Work request. Turn the listing below into a JSON array of strings, one string per line. Omit blank lines and the picture markers.

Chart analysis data
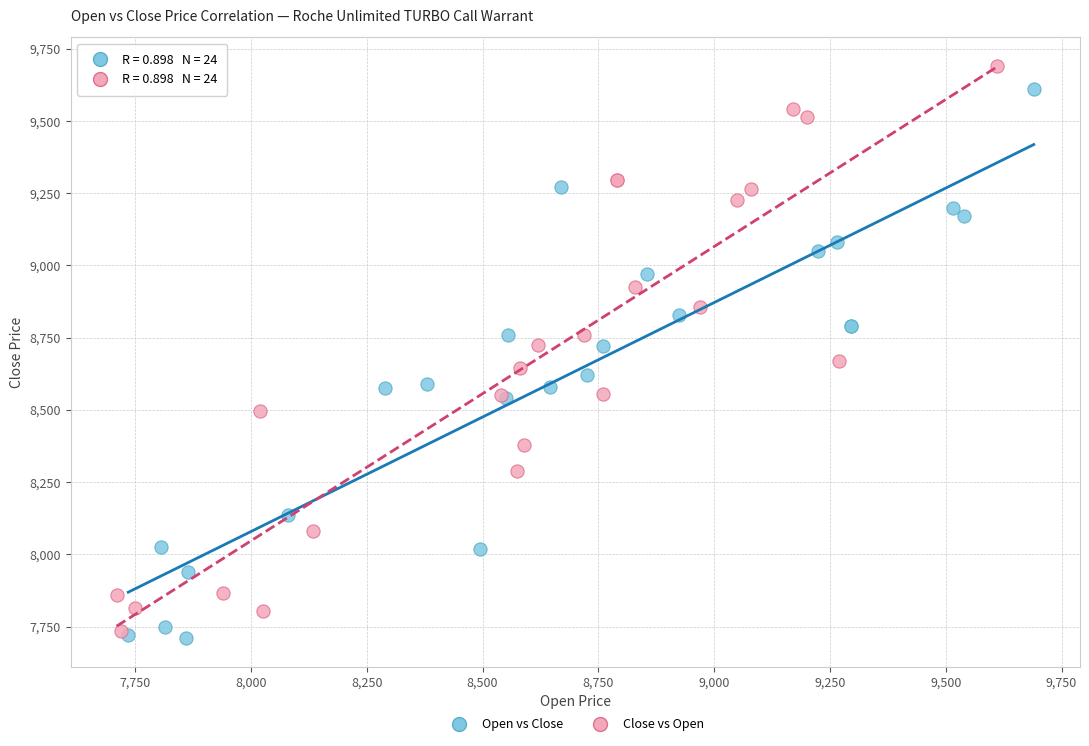

Which series contains the highest Y value?

Close vs Open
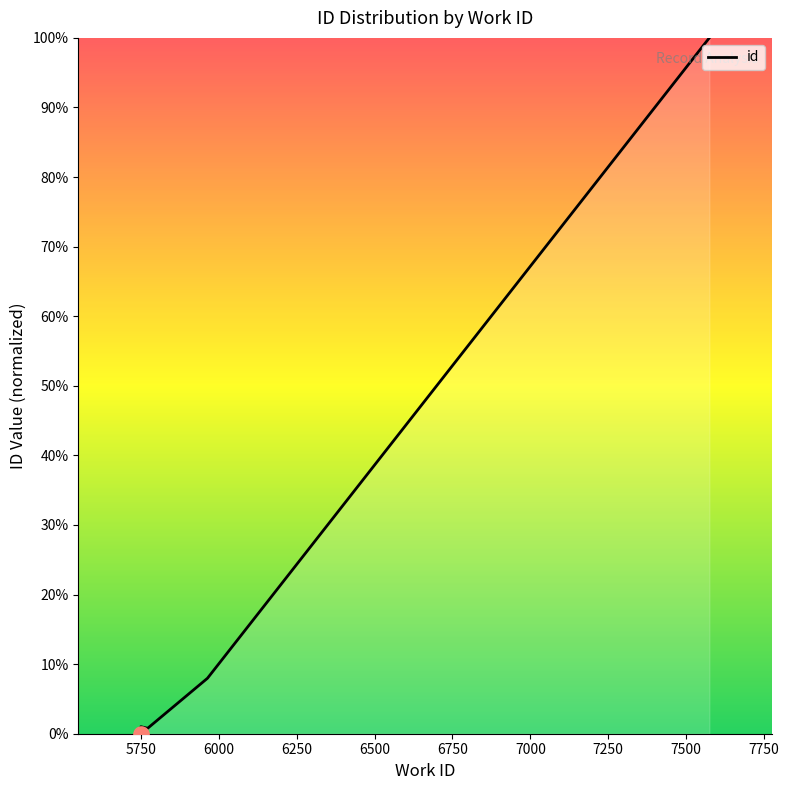

What is the change in value from 5748 to 5771?

+0.7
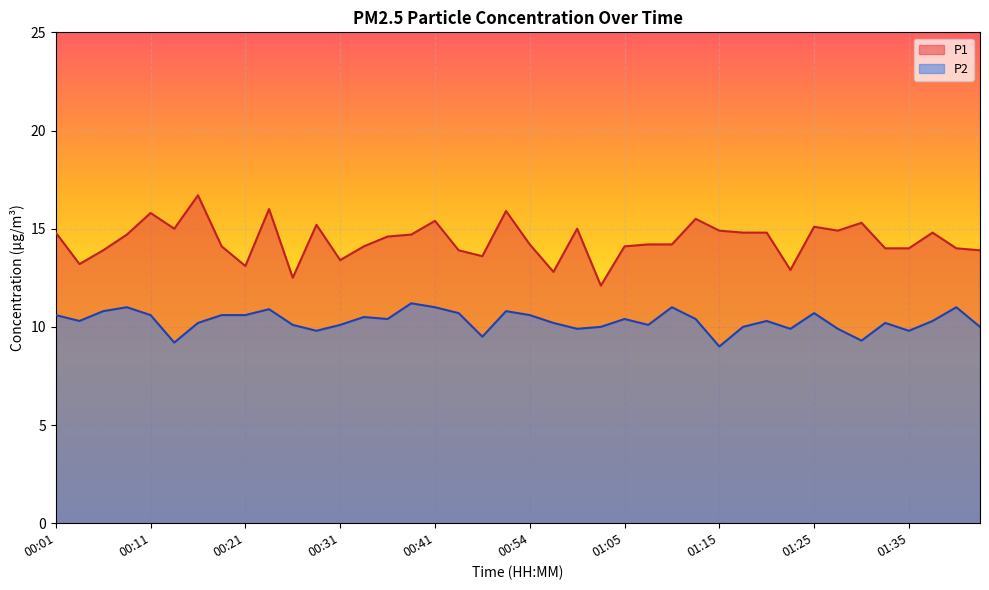

At how many categories does at least one series exceed 9?

40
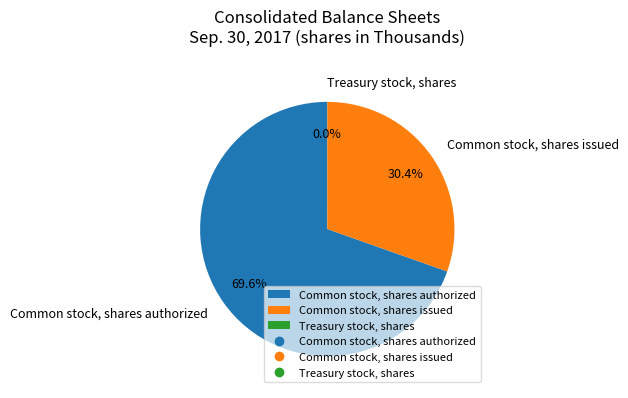

How much of the chart is everything except Common stock, shares authorized?

30.4%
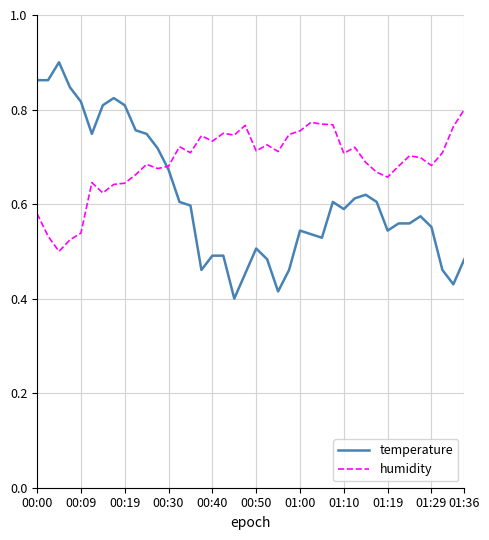

Which series has the largest total across all categories?

humidity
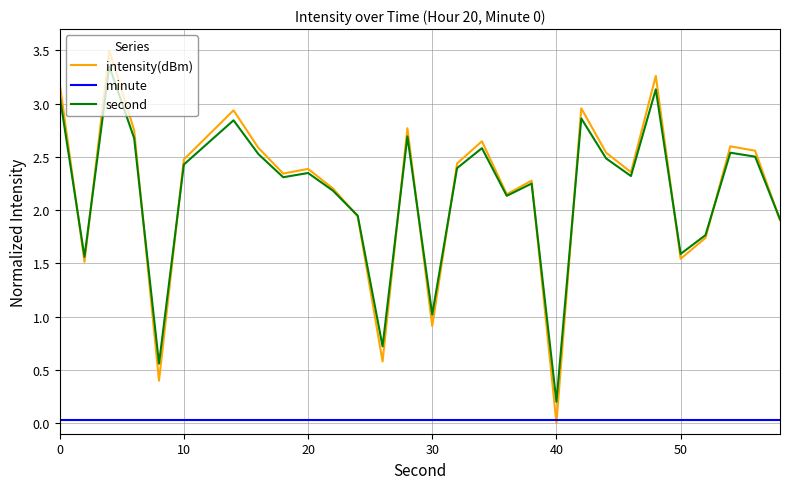

Which series has the widest spread of values?

intensity(dBm)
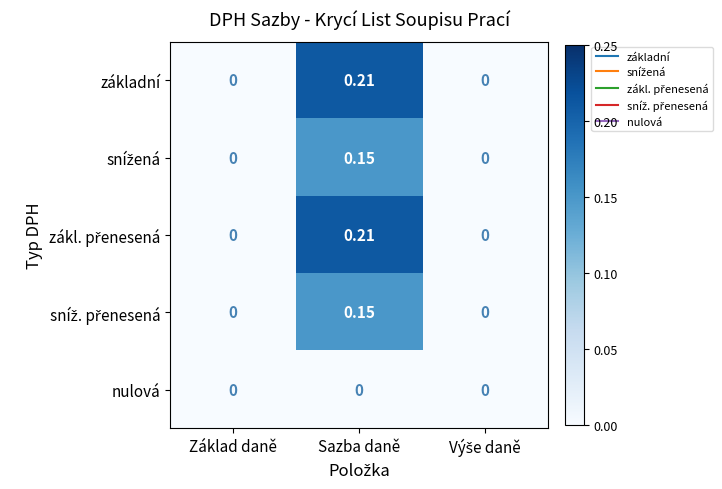

Which category has the highest value across all series?

Sazba daně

Task solution.
[
  "Which series contains the highest Y value?",
  "Close vs Open",
  "What is the change in value from 5748 to 5771?",
  "+0.7",
  "At how many categories does at least one series exceed 9?",
  "40",
  "How much of the chart is everything except Common stock, shares authorized?",
  "30.4%",
  "Which series has the largest total across all categories?",
  "humidity",
  "Which series has the widest spread of values?",
  "intensity(dBm)",
  "Which category has the highest value across all series?",
  "Sazba daně"
]